Let G be a simple graph with n vertices, \(n \geqslant 2\). Prove, by contradiction, that at least two of the vertices of G must have the same degree.

as each edge contributes 1 to each of the vertices that it is incident with, each edge will contribute 2 to the sum of the degrees of all the vertices     (R1)

so \(2e = \sum {{\text{degrees}}} \)     (A1)

\(2e = \frac{{n(n + 1)}}{2}\)     A1

\(4|n(n + 1)\)     A1

n and n + 1 are coprime     R1

Note: Accept equivalent reasoning e.g. only one of n and n + 1 can be even.
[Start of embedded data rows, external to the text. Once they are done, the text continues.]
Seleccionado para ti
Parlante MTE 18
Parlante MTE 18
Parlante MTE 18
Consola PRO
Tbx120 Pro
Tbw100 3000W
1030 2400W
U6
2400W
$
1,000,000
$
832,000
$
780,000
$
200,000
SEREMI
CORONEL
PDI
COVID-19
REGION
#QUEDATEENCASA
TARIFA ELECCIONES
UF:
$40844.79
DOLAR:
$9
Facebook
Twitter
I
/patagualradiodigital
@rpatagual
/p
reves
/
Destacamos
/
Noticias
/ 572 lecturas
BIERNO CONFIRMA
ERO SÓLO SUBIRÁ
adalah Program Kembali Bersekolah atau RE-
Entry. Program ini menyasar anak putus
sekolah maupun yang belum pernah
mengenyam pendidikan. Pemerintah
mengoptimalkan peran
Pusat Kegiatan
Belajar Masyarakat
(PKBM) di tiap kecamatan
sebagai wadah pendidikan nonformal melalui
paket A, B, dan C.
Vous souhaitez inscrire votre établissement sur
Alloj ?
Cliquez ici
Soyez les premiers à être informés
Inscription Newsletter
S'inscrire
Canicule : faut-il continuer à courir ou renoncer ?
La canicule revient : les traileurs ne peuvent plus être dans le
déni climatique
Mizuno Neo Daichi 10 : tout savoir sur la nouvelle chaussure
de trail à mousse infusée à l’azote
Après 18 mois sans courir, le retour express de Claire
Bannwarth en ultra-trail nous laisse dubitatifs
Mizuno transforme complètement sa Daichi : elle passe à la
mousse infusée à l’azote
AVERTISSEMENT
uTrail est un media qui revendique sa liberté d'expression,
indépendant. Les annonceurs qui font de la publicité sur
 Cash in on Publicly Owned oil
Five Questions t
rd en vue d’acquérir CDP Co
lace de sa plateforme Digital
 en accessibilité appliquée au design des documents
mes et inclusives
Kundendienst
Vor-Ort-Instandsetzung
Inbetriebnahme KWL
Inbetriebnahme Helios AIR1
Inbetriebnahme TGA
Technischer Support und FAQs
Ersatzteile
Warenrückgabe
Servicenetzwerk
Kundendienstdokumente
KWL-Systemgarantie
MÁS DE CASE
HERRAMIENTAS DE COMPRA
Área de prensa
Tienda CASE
\(4|n{\text{ or }}4|n + 1\)     A1

\(n \equiv 0(\bmod 4){\text{ or }}n \equiv 3(\bmod 4)\)     AG

[6 marks]

since G is simple, the highest degree that a vertex can have is n – 1     R1

the degrees of the vertices must belong to the set \(S = \{ 0,{\text{ }}1,{\text{ }}2,{\text{ }} \ldots ,{\text{ }}n - 1\} \)     A1

proof by contradiction

if no two vertices have the same degree, all n vertices must have different degrees     R1

as there are only n different degrees in set S, the degrees must be precisely the n numbers 0, 1, 2, ..., n – 1     R1

let the vertex with degree 0 be A, then A is not adjacent to any of the other vertices     R1

let the vertex with degree n – 1 be B, then B is adjacent to all of the other vertices including A     R1R1

this is our desired contradiction, so there must be two vertices of the same degree     R1

[8 marks]

Only the top candidates were able to produce logically, well thought-out proofs.

Only the top candidates were able to produce logically, well thought-out proofs.